Records drawn from a dataset
▬▬▬

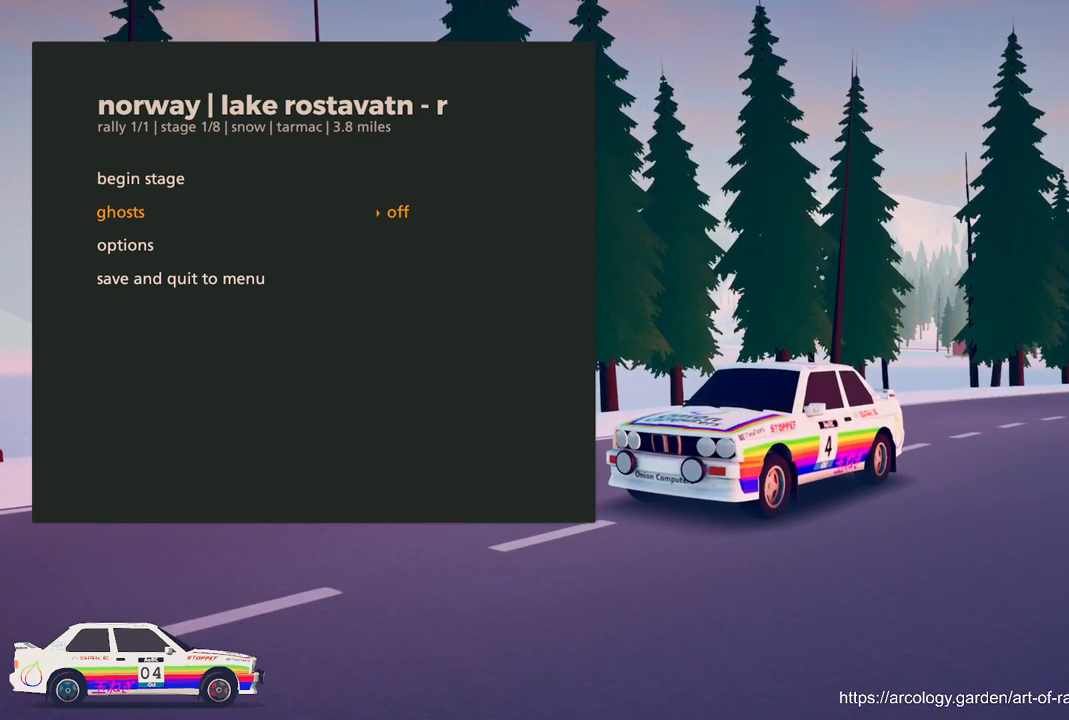
{"buttons": [], "left_stick": "center", "events": [[83, "DPAD_DOWN", "up"], [367, "A", "down"], [500, "A", "up"]]}
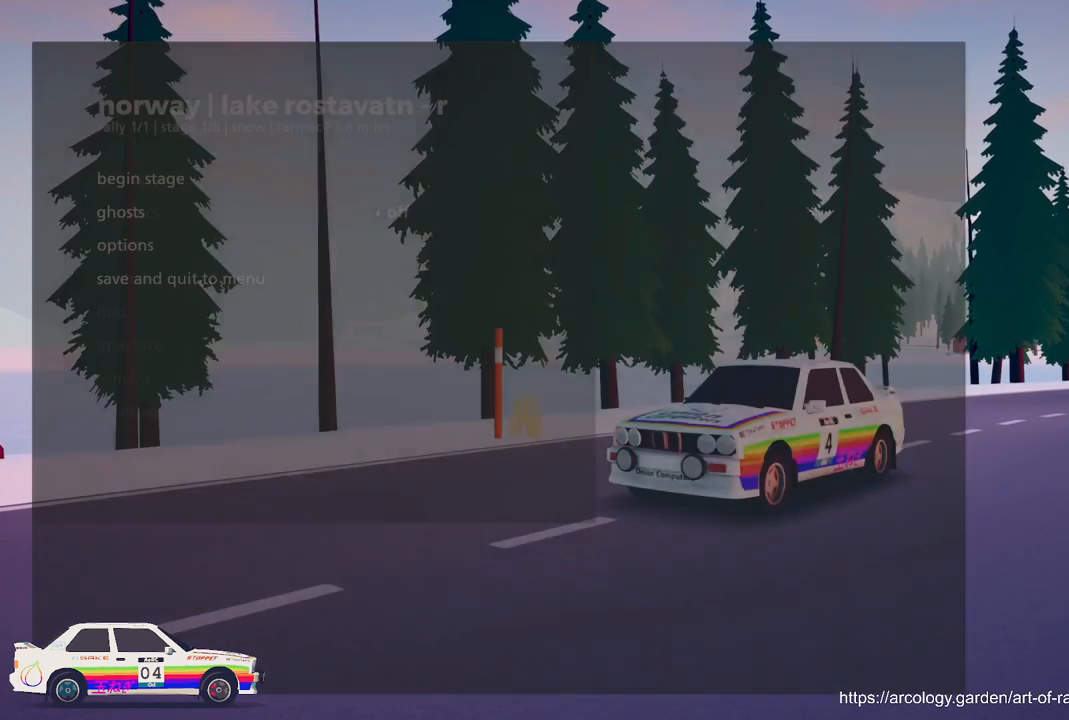
{"buttons": [], "left_stick": "center", "events": [[350, "DPAD_DOWN", "down"], [467, "DPAD_DOWN", "up"]]}
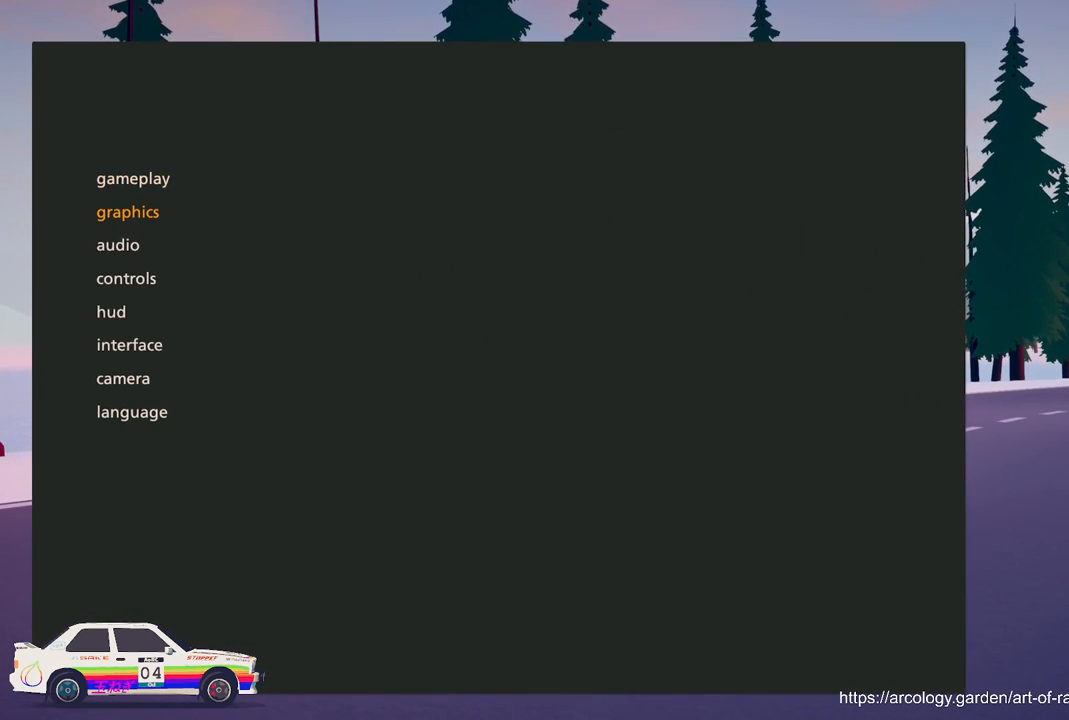
{"buttons": ["DPAD_DOWN"], "left_stick": "center", "events": [[50, "DPAD_DOWN", "down"], [167, "DPAD_DOWN", "up"], [250, "DPAD_DOWN", "down"], [367, "DPAD_DOWN", "up"], [450, "DPAD_DOWN", "down"]]}
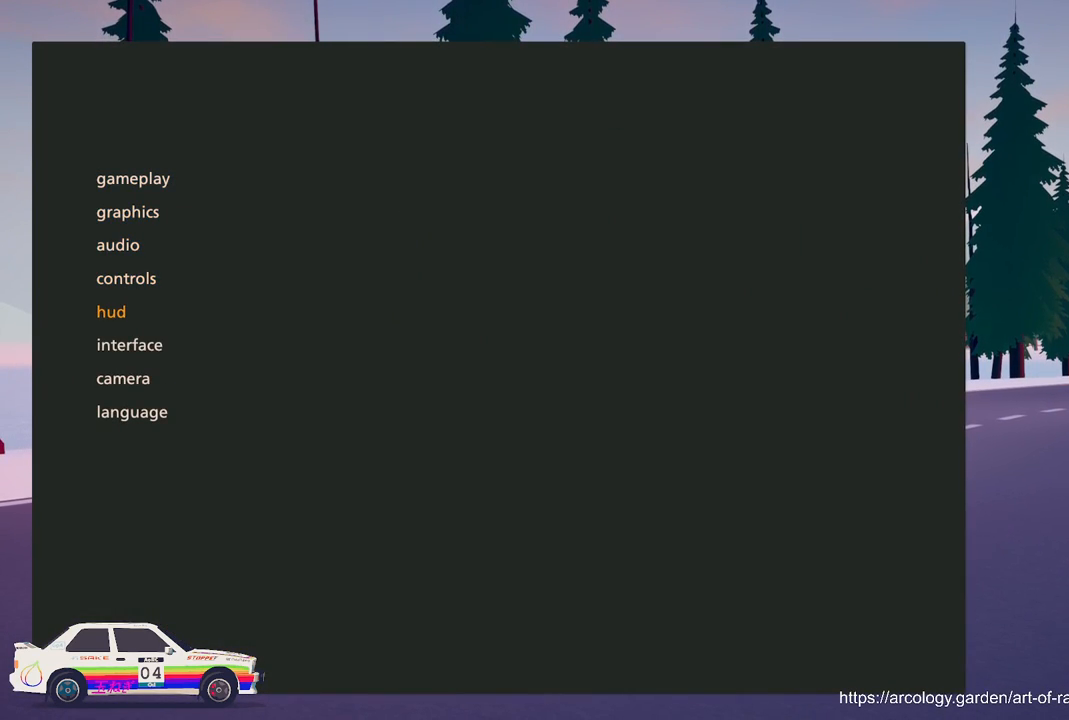
{"buttons": [], "left_stick": "center", "events": [[67, "DPAD_DOWN", "up"], [150, "DPAD_DOWN", "down"], [267, "DPAD_DOWN", "up"], [350, "DPAD_DOWN", "down"], [500, "DPAD_DOWN", "up"]]}
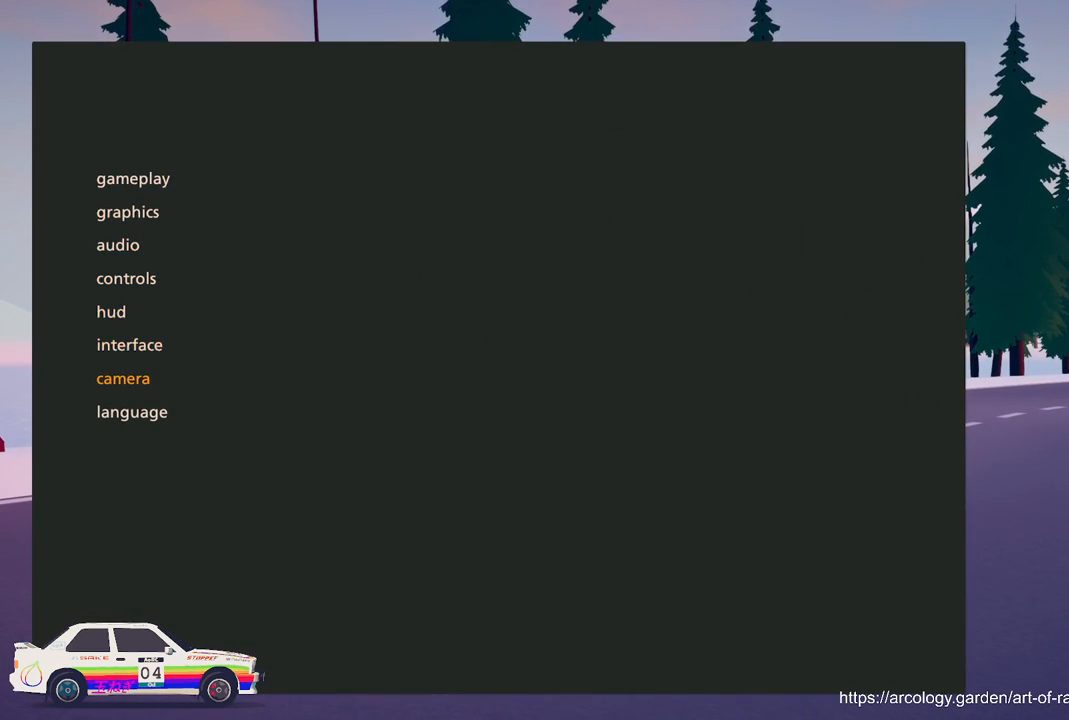
{"buttons": [], "left_stick": "center", "events": [[33, "A", "down"], [167, "A", "up"]]}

▬▬▬

▶ PROBLEM STATEMENT:
All the lines above are to be given again exactly as they read, with the pictures removed.

▶ OUTPUT:
{"buttons": [], "left_stick": "center", "events": [[83, "DPAD_DOWN", "up"], [367, "A", "down"], [500, "A", "up"]]}
{"buttons": [], "left_stick": "center", "events": [[350, "DPAD_DOWN", "down"], [467, "DPAD_DOWN", "up"]]}
{"buttons": ["DPAD_DOWN"], "left_stick": "center", "events": [[50, "DPAD_DOWN", "down"], [167, "DPAD_DOWN", "up"], [250, "DPAD_DOWN", "down"], [367, "DPAD_DOWN", "up"], [450, "DPAD_DOWN", "down"]]}
{"buttons": [], "left_stick": "center", "events": [[67, "DPAD_DOWN", "up"], [150, "DPAD_DOWN", "down"], [267, "DPAD_DOWN", "up"], [350, "DPAD_DOWN", "down"], [500, "DPAD_DOWN", "up"]]}
{"buttons": [], "left_stick": "center", "events": [[33, "A", "down"], [167, "A", "up"]]}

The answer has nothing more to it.